Ruth and Nadia Matar, co-chairwomen of Women in Green, argue in Transfer of Arabs is the Only Solution for Peace that Arabs in the “Holy Land” are descended from relatively recent immigrants, and favor their “transfer” to the neighboring Arab countries from which, the Matars claim, they originate. They maintain that the United States and the E.U. could use the aid they provide (and political pressure) to help resettle Arabs, and that co-operation from surrounding Arab states would be required as well. They insist that “Fair payment can be made to those Arabs who agree to leave the Holy Land”, and that “Arabs who wish to remain can do so, provided they agree to be a citizen of a Jewish State.”

Women in Green’s political activism extends to the United States, where it maintains several chapters, which hold demonstrations and fundraisers every year.

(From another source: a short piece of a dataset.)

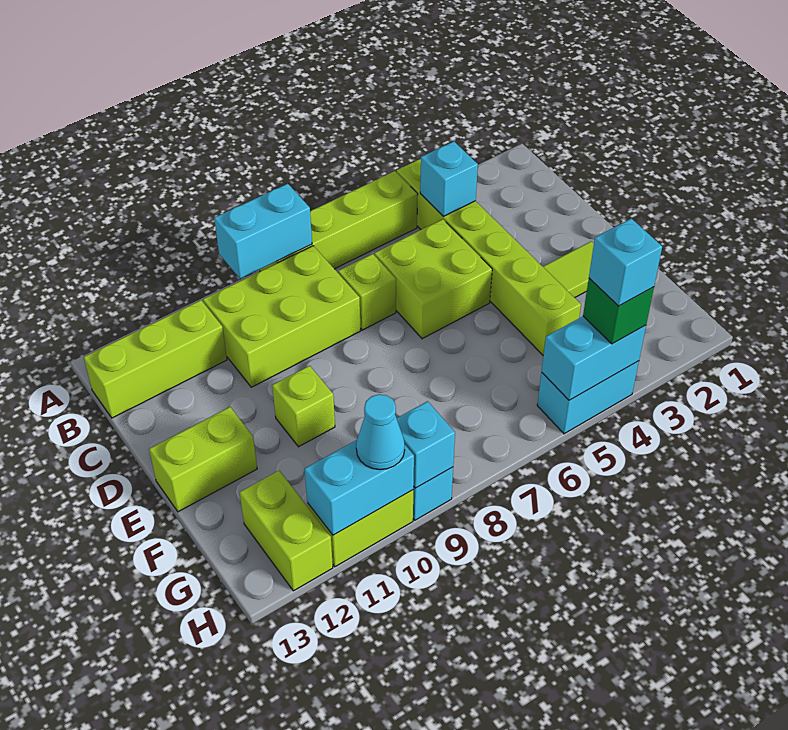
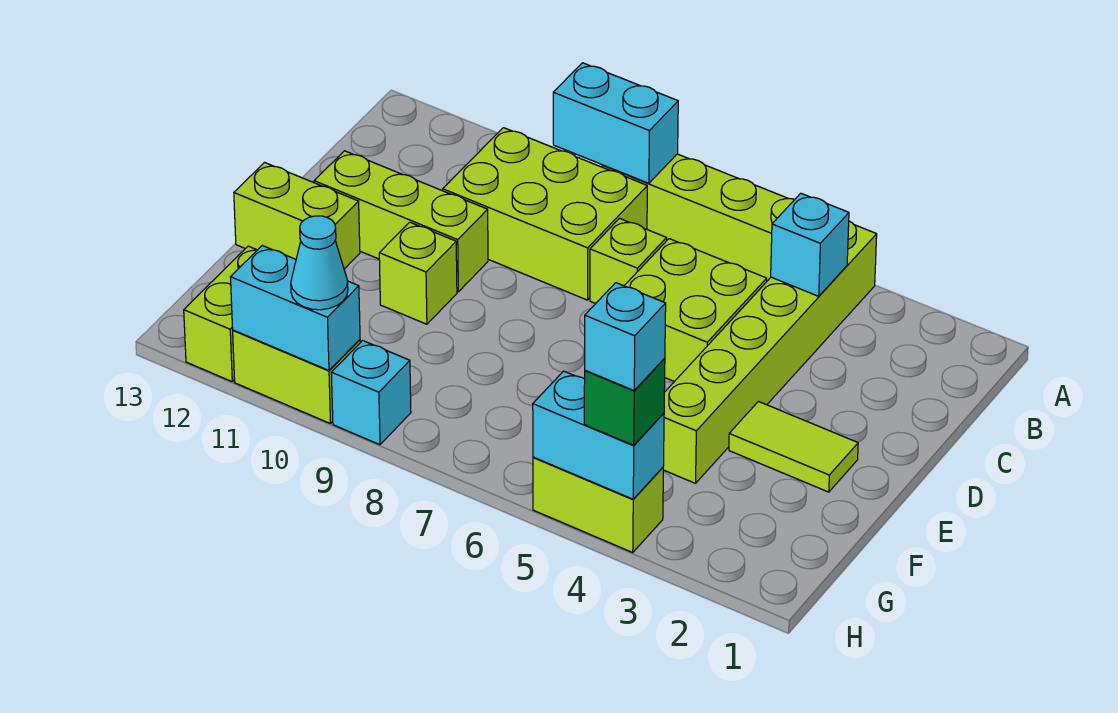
lime 1x3 brick [84,300,227,418] -> lime 1x3 brick moved to [314,151,488,292]
cyan 1x2 brick [537,361,639,434] -> lime 1x2 brick [533,457,663,552]
cyan 1x1 brick [397,401,455,488] -> none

From their website http://www.womeningreen.org :

We act out of our firm belief in the central role of Eretz Israel for the future of the Jewish People. Today, more than ever, we must actualize our possession of our land. In addition to our usual activities of education and hasbara as to the right of the Jewish people to its Biblical Homeland, Women in Green is also behind the struggle for a Jewish Shdema and the Yibaneh fund for building and planting in the hills of Judea. One of the places where Women in Green plant trees to safeguard Israel’s Statelands, is Netzer; in the heart of Gush Etzion, between Elazar and Alon Shvut.

The area referred to as Netzer in the last sentece, in the heart of the Gush Etzion settlement block, is the location where farmer Yassin Da’doua has his lands where the Norwegian group was invited to plant trees.